**TESTO DI LETTURA**
Il più amato, nonostante il carattere tutt’altro che semplice, lo sguardo torvo, che si apre soprattutto con l’amico di sempre, Roberto Brunamonti. Il più amato, nonostante il primo approccio, al PalaDozza, sia tutt’altro che esaltante. O meglio, per Sasha è esaltante perché con il suo Partizan, nel 1992, sbanca Piazza Azzarita e vola in final four, dove vince la sua prima Eurolega. Ma all’uscita dal palasport, lui che se ne va a braccia levate, esultando, piovono fischi.

Fischi che qualche mese dopo diventano applausi, omaggi e cori ai limiti della venerazione. Perché quello che dice Sasha, quando ha la canotta numero 5 sulle spalle, è legge. Almeno per il mondo bianconero.

"Sono venuto qua – le prime parole – perché voglio giocare con Roberto Brunamonti". E il feeling con il Roby bianconero sarà uno dei must della permanenza di Danilovic all’ombra delle Due Torri.

"Bologna, la mia città", forse ancora più di Belgrado, dove oggi è di casa. Fa amicizia con Claudio Coldebella, gira in Harley Davidson e Bmw e con il chiodo. E’ alto, bello e spietato: in campo non fa prigionieri. Sul parquet, che sia quello della palestra Porelli o dei palazzetti, non fa distinzioni: bisogna dare il massimo, sempre.

**DATI FORNITI**

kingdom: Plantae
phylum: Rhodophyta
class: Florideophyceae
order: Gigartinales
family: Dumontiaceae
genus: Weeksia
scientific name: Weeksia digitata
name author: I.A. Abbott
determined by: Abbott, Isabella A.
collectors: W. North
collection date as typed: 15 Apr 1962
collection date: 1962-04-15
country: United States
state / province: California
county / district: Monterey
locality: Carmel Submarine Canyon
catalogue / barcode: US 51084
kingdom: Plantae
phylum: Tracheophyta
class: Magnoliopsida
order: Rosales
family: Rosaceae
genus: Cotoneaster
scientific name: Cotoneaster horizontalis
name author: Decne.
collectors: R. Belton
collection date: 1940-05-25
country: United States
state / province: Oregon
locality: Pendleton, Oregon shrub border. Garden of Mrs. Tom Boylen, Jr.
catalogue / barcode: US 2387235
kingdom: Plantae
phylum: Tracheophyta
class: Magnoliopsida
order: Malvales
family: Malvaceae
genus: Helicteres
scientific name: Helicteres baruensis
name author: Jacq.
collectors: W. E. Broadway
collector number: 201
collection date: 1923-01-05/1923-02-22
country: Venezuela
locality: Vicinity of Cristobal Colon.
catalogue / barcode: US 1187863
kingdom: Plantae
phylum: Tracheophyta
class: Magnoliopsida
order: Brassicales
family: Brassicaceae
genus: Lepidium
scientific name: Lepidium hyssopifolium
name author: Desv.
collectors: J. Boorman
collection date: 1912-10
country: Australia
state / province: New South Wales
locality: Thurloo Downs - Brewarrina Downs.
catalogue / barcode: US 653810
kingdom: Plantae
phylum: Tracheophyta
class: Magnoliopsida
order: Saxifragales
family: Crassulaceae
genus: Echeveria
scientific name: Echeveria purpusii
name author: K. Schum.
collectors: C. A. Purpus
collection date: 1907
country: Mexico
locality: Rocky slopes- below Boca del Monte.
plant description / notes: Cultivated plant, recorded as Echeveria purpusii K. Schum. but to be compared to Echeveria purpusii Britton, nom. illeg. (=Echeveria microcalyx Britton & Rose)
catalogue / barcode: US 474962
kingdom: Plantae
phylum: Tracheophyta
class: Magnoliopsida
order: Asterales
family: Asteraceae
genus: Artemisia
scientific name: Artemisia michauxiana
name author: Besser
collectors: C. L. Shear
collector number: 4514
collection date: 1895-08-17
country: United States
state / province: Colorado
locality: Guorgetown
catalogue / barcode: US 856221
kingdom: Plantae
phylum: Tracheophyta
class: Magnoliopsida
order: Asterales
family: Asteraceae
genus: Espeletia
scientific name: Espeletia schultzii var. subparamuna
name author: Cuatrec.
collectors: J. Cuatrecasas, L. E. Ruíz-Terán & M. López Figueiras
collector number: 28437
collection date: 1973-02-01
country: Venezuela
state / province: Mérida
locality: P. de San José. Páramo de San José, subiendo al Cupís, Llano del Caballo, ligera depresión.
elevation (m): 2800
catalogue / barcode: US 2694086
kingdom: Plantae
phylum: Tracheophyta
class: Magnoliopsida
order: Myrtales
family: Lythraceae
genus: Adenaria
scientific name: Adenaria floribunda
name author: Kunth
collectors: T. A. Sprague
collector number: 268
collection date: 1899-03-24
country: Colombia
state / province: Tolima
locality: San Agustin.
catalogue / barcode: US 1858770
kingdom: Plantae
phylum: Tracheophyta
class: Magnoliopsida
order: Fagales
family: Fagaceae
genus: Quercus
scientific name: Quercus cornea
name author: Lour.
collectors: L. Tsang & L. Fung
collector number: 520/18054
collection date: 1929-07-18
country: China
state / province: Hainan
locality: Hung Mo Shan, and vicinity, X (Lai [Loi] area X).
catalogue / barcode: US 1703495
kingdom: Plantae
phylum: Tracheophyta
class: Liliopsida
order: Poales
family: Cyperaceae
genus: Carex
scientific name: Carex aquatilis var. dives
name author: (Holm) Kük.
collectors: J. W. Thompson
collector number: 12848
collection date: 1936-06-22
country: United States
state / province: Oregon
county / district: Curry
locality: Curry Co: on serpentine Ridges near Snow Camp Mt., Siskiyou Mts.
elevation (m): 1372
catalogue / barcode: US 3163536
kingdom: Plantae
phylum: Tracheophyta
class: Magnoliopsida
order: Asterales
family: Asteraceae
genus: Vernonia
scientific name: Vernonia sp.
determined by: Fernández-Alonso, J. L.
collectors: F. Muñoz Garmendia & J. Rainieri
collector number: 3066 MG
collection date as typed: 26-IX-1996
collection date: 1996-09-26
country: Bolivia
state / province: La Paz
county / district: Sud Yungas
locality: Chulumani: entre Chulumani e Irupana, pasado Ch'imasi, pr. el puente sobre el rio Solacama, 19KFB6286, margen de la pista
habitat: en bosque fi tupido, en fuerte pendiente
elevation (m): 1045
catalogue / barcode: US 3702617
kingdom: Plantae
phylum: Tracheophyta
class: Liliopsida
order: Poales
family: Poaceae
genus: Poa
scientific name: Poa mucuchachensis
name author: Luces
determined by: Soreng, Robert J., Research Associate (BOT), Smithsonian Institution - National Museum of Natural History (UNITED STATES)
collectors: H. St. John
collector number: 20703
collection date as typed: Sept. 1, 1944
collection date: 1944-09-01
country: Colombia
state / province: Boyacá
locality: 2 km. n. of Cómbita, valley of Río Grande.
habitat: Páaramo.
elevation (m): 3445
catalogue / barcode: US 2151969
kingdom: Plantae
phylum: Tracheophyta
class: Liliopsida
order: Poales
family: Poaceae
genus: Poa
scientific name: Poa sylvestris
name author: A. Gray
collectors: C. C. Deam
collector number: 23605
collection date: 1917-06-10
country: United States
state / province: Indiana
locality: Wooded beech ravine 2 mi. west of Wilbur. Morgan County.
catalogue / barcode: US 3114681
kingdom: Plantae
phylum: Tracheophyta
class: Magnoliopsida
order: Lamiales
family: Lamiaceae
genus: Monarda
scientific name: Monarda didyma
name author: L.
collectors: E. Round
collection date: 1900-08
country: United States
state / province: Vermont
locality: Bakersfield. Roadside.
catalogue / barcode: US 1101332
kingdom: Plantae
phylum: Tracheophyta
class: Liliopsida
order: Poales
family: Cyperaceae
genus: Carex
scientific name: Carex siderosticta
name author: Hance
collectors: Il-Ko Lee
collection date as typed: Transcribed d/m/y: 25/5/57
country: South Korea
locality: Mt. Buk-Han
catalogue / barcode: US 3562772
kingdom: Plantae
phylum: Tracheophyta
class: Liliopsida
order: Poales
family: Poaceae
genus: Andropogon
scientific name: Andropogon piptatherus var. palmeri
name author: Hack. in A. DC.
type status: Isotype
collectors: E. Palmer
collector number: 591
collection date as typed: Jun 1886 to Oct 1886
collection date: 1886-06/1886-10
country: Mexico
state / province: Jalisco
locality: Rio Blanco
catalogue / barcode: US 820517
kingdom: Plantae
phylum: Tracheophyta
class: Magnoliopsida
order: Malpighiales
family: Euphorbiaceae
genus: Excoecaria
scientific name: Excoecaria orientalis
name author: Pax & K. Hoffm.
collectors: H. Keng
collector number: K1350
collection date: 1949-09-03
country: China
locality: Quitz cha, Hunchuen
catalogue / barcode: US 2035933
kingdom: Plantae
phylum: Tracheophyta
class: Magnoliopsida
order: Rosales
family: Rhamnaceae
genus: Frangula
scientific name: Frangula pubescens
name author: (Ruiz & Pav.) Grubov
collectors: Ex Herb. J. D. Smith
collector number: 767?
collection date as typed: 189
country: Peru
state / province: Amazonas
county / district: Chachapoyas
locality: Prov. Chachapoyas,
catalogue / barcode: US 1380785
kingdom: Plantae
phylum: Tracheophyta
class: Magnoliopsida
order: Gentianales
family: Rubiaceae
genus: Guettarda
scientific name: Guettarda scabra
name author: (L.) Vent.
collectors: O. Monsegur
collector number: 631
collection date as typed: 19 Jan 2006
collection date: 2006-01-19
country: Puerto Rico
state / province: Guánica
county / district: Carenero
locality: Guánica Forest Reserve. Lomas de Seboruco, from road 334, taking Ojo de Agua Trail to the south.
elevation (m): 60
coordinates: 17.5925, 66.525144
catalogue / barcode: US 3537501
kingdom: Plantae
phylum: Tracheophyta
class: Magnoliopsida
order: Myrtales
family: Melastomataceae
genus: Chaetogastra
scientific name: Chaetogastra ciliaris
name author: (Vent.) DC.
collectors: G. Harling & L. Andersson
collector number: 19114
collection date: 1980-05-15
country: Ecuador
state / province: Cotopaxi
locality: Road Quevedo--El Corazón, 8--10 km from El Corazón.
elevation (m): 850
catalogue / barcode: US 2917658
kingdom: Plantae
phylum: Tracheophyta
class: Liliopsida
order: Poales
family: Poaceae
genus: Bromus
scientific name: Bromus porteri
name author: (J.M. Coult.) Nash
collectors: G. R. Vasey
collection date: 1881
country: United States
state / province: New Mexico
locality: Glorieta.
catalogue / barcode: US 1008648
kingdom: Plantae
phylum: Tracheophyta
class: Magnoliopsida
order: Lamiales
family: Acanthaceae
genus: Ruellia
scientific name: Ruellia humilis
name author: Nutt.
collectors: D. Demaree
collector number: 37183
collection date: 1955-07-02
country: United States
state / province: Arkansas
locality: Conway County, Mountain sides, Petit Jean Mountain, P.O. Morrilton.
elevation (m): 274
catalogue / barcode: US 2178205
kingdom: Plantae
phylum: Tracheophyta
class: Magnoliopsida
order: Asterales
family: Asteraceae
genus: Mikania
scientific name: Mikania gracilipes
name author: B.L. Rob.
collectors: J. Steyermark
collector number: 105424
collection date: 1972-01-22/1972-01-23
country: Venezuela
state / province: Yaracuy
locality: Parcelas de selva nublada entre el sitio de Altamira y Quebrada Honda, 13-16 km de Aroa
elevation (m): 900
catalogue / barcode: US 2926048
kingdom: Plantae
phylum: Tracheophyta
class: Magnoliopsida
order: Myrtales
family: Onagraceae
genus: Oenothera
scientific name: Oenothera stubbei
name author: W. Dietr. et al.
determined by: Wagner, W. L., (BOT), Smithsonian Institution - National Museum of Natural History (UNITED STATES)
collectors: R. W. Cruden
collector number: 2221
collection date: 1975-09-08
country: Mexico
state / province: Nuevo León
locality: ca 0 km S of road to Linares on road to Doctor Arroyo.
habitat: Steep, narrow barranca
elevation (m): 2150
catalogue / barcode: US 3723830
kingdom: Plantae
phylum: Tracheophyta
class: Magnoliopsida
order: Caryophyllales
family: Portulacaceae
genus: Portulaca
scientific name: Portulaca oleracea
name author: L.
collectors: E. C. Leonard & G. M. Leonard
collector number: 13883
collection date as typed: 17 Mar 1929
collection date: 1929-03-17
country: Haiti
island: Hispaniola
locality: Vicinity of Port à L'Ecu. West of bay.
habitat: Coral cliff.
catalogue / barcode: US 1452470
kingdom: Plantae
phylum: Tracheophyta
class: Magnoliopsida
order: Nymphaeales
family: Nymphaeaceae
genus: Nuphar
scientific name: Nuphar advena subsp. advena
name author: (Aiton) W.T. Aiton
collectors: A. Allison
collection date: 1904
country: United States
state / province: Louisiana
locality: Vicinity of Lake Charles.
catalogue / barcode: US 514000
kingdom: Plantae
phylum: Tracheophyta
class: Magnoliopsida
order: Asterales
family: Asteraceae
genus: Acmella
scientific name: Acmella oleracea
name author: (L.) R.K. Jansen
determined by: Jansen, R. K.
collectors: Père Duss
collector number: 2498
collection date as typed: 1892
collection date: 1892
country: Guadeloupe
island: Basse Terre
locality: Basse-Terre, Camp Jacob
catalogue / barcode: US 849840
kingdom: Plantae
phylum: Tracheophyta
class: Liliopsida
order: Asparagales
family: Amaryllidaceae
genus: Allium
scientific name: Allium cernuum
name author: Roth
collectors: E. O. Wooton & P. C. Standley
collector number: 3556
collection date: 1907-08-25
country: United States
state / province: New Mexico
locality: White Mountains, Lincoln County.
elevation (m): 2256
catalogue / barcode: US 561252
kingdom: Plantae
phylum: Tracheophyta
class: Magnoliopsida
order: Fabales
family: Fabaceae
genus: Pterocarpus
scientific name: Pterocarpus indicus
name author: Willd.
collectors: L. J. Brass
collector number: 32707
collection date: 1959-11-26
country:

**SU COSA LAVORARE**
Riscrivi in forma più breve il paragrafo del testo di lettura che inizia con «Il più amato, nonostante il carattere» e mantieni i fatti principali.

**RISPOSTA AL COMPITO**
Sasha è il più amato nonostante il carattere difficile e lo sguardo torvo, e si apre soprattutto con l'amico Roberto Brunamonti. Il suo primo approccio al PalaDozza non è esaltante per il pubblico. Nel 1992, con il Partizan, vince a Piazza Azzarita, va alle final four e lì conquista la sua prima Eurolega. All'uscita dal palasport, mentre esulta a braccia levate, viene fischiato.